Zophar concludes that his old friend Job must be wicked. Zophar then proceeds to describe the wicked by saying he will be sick and suffer: “his meat in his bowels is turned, it is the gall of asps within him. He hath swallowed down riches, and he shall vomit them up again” Job 20:14-15. Zophar assumes the wicked—and by implication, Job—has oppressed the poor (v.19) and now he will be destroyed “the bow of steel shall strike him through” Job 20:24. Zophar, like his two friends, assumes that the mere presence of suffering in Job’s life is proof of Job’s guilt.
The three take a ‘RES IPSA LOQUITOR’ view of suffering: the presence of suffering is proof of sin.
Naturally, Job does not agree. I suspect he might have agreed a few weeks earlier—before all these horrible things happened to him. But he certainly does not agree now. Job disagrees for one simple reason: he knows he has not done anything as sinful as the wickedness his friends describe. Job responds to Zophar by talking about how wonderful the lives of the wicked can be. (And he’s right, isn’t he?)
“Why do the wicked live, become old, are mighty in power? Their seed is established in their sight with them, and their offspring before their eyes. Their houses are safe from fear, neither is the rod of God upon them. [Their bulls and cows have healthy calves, and the wicked parents have healthy children] … They spend their days in wealth” Job 21:7-13.
As you probably know, God later vindicated Job. He showed up and told Job’s three friends “Ye have not spoken of me the thing that is right” Job 42:7.
We must not distort the Biblical principle of sowing and reaping.
The Bible says, “whatsoever a man sows, that shall he also reap” Galatians 6:7. If you work hard in school, you will make good grades. If you work hard at the gym, you will grow stronger. But sometimes the hard-working student will suffer a circumstance leaving him with a bad grade. Likewise, the gym rat may sprain his ankle walking to the car and be forced to drop out of the Ironman competition he was anticipating.
When it comes to suffering and prosperity, nothing is ever black and white. There is no res ipsa loquitor argument that can prove righteousness or wickedness. The innocent will suffer and the guilty will enjoy prosperity and all we can do is trust God and walk by faith. He is sovereign and his ways are higher than our ways.
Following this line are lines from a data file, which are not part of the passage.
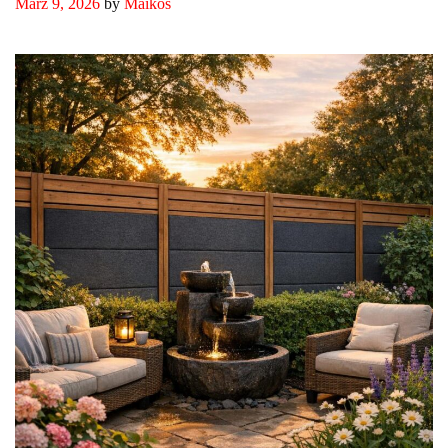
März 9, 2026
by
Maikos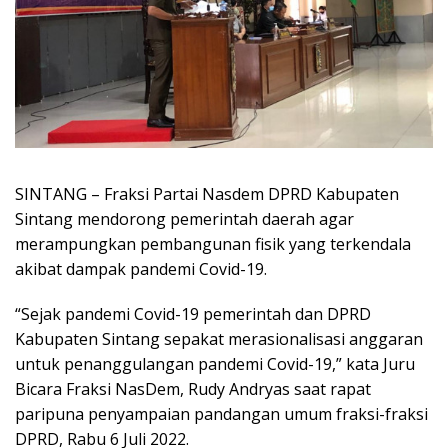
SINTANG – Fraksi Partai Nasdem DPRD Kabupaten
Sintang mendorong pemerintah daerah agar
merampungkan pembangunan fisik yang terkendala
akibat dampak pandemi Covid-19.
“Sejak pandemi Covid-19 pemerintah dan DPRD
Kabupaten Sintang sepakat merasionalisasi anggaran
untuk penanggulangan pandemi Covid-19,” kata Juru
Bicara Fraksi NasDem, Rudy Andryas saat rapat
paripuna penyampaian pandangan umum fraksi-fraksi
DPRD, Rabu 6 Juli 2022.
“Oh, the depth of riches of both the wisdom and knowledge of God. How unsearchable are his judgments and unfathomable his ways” Romans 11:33.
Dear God, thank you for the truth of your Word! Not only Job, but Ecclesiastes and many others who speak truths that every skeptic already knows: yes, we suffer! Thank you for writers who admit that yes, the wicked seem to have great lives, and yes, sometimes the righteous suffer so much! Thank you for the peace and the grace and the simple satisfaction that comes from knowing that we are not crazy, but that yes, things can seem mixed up and backwards and life is not always fair. But you are sovereign. And you are on your throne. And you love us.
And as Job said, “I know that my redeemer liveth, and in the end, he will stand upon the earth, and after my skin has been destroyed, yet in my flesh I will see God! With my own eyes, I will see him! How my heart yearns within me” Job 19:25-27. Yes, Lord. Our hearts yearn to see you! Thank you for your love and compassion. Thank you that no matter what we suffer, you are always with us. You are a good, good father!